- Le tue istruzioni: Puoi ricopiare alla lettera il passo del bollettino sui mercati finanziari che comincia dalle parole "Nel tardo il" e termina subito dopo "oltre tali livelli."?

- Estratto:
Websim Focus sui Mercati finanziari 29/04/2016 – WS

Il dato deludente sulla crescita del Pil americano nel primo trimestre ha pesato ieri sulla Borsa americana: l’indice S&P500 ha chiuso in ribasso dello 0,9%, Nasdaq -1,1%.

Mercati deboli anche in Asia: la Borsa di Hong Kong perde l’1,2%, Seul -0,3%, sale Shanghai +0,3%. La Borsa di Tokio oggi è chiusa per festività.
I future sulle Borse europee sono in calo dello 0,7%, condizionati anche dal dato negativo sull’andamento dei consumi in Germania, scesi a marzo dell’1,1%, contro attese di +0,4% .

Il dato del Pil pesa sul dollaro, in calo rispetto all’euro che sale a 1,138, da 1,135 di ieri. Il rallentamento dell’economia Usa allontana ulteriormente l’appuntamento con il prossimo rialzo dei tassi.

Oggi sono attesi in Usa dati sui redditi e sui consumi di marzo, oltre all’indice sulla fiducia dei consumatori dell’Università del Michigan.

BANCHE ITALIANE.
Nel tardo il pomeriggio il Consiglio dei ministri si riunisce per approvare, secondo una fronte di governo, le nuove regole per accelerare il recupero dei crediti bancari e sul rimborso degli obbligazionisti colpiti nel salvataggio dei quattro istituti alla fine dello scorso anno.

Analisi Tecnica Borse.
S&P500 (2.075, -0,9%). La delusione per il risultato debole del Pil americano, insieme ai dati poco brillanti di molte società, hanno determinato ieri la chiusura in ribasso. Ragionevole pensare che la fase di consolidamento/correzione proseguirà ancora per un po’. Arretramenti fino a 1.950 punti non creano allarmi particolari.

Giappone (ieri Nikkei 16.666, -3,6%). Oggi chiuso.

Cina (oggi CSI300 3.161, invariato). Prosegue il movimento poco volatile tra l’area supportiva 3.100/2.800 punti e le prime resistenze a 3.270/3.330 punti. Direzionalità oltre tali livelli.

FtseMib (18.976, +1,2%). Forte e sorprendente rialzo ieri, grazie alle banche. Sopra 18.800 punti potremmo assistere a un allungo verso i top di marzo a 19.200 punti, ma molto dipenderà dal quadro globale. Finché l’indice si mantiene sopra 18mila punti il movimento di recupero resta valido.

Voci di dati:
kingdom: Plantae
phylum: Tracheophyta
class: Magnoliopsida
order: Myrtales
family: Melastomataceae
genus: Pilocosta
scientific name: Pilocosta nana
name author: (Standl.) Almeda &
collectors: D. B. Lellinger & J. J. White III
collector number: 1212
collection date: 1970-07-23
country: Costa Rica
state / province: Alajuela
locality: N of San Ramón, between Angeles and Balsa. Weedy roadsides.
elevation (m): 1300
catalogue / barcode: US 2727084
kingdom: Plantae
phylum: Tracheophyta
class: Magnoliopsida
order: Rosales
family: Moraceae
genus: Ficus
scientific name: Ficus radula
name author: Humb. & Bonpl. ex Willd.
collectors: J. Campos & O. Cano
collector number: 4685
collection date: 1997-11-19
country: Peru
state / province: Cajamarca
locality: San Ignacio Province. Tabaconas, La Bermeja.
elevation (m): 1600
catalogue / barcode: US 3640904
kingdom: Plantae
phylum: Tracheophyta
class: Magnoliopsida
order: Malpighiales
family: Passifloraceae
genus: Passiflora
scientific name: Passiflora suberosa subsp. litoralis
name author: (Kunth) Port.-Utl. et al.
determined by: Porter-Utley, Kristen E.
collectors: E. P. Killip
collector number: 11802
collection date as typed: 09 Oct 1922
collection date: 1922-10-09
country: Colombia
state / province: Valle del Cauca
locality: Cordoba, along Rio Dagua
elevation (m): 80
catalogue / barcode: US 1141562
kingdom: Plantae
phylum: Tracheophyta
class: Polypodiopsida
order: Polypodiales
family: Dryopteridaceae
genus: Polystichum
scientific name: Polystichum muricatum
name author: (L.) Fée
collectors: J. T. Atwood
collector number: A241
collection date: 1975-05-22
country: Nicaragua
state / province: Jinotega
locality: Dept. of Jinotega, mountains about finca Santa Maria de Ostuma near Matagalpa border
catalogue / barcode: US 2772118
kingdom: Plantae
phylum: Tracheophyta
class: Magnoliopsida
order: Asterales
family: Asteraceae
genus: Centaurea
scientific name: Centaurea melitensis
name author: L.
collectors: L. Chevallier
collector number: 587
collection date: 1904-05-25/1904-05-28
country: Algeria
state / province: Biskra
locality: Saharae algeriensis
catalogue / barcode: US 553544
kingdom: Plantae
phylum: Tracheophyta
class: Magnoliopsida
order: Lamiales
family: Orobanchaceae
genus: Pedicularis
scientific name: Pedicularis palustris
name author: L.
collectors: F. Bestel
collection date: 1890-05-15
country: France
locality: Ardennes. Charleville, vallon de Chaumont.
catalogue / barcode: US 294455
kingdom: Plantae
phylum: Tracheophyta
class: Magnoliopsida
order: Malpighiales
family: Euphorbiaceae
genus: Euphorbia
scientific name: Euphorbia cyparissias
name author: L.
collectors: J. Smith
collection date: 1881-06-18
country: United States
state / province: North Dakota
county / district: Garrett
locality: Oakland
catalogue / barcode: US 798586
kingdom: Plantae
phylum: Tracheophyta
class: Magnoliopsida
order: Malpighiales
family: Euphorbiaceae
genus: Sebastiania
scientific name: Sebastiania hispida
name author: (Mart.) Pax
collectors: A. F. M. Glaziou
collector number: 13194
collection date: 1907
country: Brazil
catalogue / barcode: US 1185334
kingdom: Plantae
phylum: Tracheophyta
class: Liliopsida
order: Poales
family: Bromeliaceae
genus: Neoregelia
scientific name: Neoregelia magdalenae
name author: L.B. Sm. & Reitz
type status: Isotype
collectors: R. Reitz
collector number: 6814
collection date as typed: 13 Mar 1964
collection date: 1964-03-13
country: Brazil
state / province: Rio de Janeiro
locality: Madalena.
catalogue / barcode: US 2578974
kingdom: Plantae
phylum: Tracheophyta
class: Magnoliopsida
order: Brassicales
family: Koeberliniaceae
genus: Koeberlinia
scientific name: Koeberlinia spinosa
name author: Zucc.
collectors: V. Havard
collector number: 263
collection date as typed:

- Risposta al compito:
Nel tardo il pomeriggio il Consiglio dei ministri si riunisce per approvare, secondo una fronte di governo, le nuove regole per accelerare il recupero dei crediti bancari e sul rimborso degli obbligazionisti colpiti nel salvataggio dei quattro istituti alla fine dello scorso anno.

Analisi Tecnica Borse.
S&P500 (2.075, -0,9%). La delusione per il risultato debole del Pil americano, insieme ai dati poco brillanti di molte società, hanno determinato ieri la chiusura in ribasso. Ragionevole pensare che la fase di consolidamento/correzione proseguirà ancora per un po’. Arretramenti fino a 1.950 punti non creano allarmi particolari.

Giappone (ieri Nikkei 16.666, -3,6%). Oggi chiuso.

Cina (oggi CSI300 3.161, invariato). Prosegue il movimento poco volatile tra l’area supportiva 3.100/2.800 punti e le prime resistenze a 3.270/3.330 punti. Direzionalità oltre tali livelli.